E la terapia desensibilizzante?
I candidati a questa terapia sono quelli che hanno già avuto reazioni sistemiche importanti: non solo ponfi e arrossamenti, ma difficoltà di respiro, sintomi gastrointestinali o cardiovascolari (ipotensione, lipotimia, shock). Si tratta di somministrare ripetute iniezioni sottocutanee di veleno a dosi crescenti, in modo da desensibilizzare il paziente. E' una terapia lunga, dura cinque anni e prevede iniezioni inizialmente più frequenti ed in seguito mensili o bimensili. Questa terapia garantisce una protezione dalla comparsa di reazioni sistemiche del 98% in caso di nuova puntura.
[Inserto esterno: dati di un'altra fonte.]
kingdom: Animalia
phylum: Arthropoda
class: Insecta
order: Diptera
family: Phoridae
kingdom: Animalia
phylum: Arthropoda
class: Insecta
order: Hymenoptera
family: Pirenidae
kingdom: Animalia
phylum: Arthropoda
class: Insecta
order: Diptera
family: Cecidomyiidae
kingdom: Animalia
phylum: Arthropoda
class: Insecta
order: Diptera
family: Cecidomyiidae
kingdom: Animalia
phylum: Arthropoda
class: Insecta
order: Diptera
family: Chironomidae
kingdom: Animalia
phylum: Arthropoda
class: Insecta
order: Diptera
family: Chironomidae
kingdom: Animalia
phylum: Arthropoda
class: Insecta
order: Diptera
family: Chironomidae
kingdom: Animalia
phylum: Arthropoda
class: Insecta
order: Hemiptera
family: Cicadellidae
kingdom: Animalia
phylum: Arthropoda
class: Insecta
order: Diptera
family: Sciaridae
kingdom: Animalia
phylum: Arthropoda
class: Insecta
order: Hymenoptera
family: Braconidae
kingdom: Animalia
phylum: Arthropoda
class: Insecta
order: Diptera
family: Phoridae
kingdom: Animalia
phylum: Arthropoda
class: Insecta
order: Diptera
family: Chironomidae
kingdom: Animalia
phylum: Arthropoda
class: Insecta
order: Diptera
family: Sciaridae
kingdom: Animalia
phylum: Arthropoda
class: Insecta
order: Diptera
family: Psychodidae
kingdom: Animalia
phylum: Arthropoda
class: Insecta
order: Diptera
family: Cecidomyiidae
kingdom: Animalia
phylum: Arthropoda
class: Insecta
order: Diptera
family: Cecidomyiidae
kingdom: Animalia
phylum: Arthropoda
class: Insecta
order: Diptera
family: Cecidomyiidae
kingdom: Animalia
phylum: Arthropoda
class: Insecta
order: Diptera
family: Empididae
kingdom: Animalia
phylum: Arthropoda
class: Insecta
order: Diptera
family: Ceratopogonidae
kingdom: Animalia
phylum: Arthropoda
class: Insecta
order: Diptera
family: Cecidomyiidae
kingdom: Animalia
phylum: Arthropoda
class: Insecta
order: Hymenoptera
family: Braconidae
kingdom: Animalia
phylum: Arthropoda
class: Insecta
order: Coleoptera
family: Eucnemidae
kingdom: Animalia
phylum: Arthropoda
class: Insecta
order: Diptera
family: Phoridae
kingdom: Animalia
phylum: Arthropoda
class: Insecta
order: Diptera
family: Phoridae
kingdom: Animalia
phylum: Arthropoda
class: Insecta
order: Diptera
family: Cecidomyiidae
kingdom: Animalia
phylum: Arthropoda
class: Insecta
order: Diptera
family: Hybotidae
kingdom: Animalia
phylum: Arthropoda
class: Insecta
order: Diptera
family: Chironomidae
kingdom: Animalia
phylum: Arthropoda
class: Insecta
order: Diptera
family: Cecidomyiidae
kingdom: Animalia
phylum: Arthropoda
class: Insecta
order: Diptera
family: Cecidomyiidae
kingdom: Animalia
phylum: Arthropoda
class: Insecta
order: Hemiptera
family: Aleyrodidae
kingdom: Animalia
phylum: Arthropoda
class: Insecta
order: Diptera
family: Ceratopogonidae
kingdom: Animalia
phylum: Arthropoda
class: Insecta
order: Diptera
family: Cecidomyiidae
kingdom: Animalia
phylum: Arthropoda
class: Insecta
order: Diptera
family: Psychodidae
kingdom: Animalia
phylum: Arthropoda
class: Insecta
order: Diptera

Fra api e vespe, quali sono più pericolose?
La gravità della reazione non dipende tanto dall'insetto ma dal grado di sensibilizzazione della persona punta. Diciamo che la vespa, a differenza dell'ape, compete molto con l'uomo, ad esempio per il cibo, e quindi è più aggressiva. In ogni caso, capire a quale tipo di veleno di imenotteri si è sensibilizzati (ape o vespa) con un adeguato percorso diagnostico specialistico è cruciale nella gestione della reazione allergica.